Every project has at least one decision you would make differently the second time. On ADASH there were two:
I started the reports module too early
I began implementing the PDF generator in week 4, before the final design of the other modules had settled. Result: I had to refactor part of the data structure when I changed the dashboard layout in week 5. Not critical, but it cost half a day that wasn't in the plan.
Lesson: output modules (reports, exports, notifications) should be the last ones implemented, because they depend on how the data is structured in the core modules.
I underestimated the agent's tuning time
Implementing the AI agent took two days on the technical side. Getting it to behave the right way, answer in the right tone, not hallucinate, know when to say "I don't know", took another week of prompt adjustments and tests with real data.
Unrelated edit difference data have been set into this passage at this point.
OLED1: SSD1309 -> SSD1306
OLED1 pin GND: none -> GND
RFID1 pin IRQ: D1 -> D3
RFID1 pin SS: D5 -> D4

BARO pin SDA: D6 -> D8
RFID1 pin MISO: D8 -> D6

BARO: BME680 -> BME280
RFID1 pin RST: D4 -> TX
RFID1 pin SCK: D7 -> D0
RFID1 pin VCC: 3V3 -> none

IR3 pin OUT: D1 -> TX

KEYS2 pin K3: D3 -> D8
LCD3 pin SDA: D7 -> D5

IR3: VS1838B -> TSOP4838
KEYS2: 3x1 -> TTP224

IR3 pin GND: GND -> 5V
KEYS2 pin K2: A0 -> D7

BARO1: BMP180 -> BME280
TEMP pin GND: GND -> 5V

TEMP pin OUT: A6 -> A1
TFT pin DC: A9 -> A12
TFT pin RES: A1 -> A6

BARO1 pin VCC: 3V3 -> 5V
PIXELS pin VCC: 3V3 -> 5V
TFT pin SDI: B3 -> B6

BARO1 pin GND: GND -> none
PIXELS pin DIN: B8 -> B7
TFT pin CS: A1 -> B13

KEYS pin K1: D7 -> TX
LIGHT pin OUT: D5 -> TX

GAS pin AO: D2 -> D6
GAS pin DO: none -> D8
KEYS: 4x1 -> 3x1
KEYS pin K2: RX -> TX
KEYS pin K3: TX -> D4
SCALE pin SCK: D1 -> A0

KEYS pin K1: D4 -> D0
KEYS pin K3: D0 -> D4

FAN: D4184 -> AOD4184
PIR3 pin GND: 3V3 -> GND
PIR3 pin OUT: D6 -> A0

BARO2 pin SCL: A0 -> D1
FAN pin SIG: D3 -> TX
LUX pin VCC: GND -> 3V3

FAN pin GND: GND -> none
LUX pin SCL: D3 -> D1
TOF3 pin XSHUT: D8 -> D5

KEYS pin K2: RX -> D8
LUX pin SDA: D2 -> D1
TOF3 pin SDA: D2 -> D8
Lesson: on LLM projects, separate "implementation" from "calibration". They are distinct phases. Calibration is never in the initial scope and only fits the deadline if you reserve time for it explicitly.
On the deadline
3 weeks is tight for a SaaS with 5 modules and integrated AI. It was possible because there is no management layer: the person who designed it implemented it, the person who implemented it tested it, the person who tested it deployed it. No alignment meetings between design and dev, no manager sign-off, no sprint planning that doubles the time without doubling the output.
What the team
has today.
ADASH has been in production for months. The team uses all five modules daily. Weekly analysis time went from hours to under 20 minutes. The AI agent gets consulted before every performance meeting.
But the most important result is not in any of those metrics: they stopped using spreadsheets. When a team permanently migrates from an old workflow to a new tool, without being forced to, it means the tool is solving a real problem the right way.
That is the test I use to judge whether a digital product worked.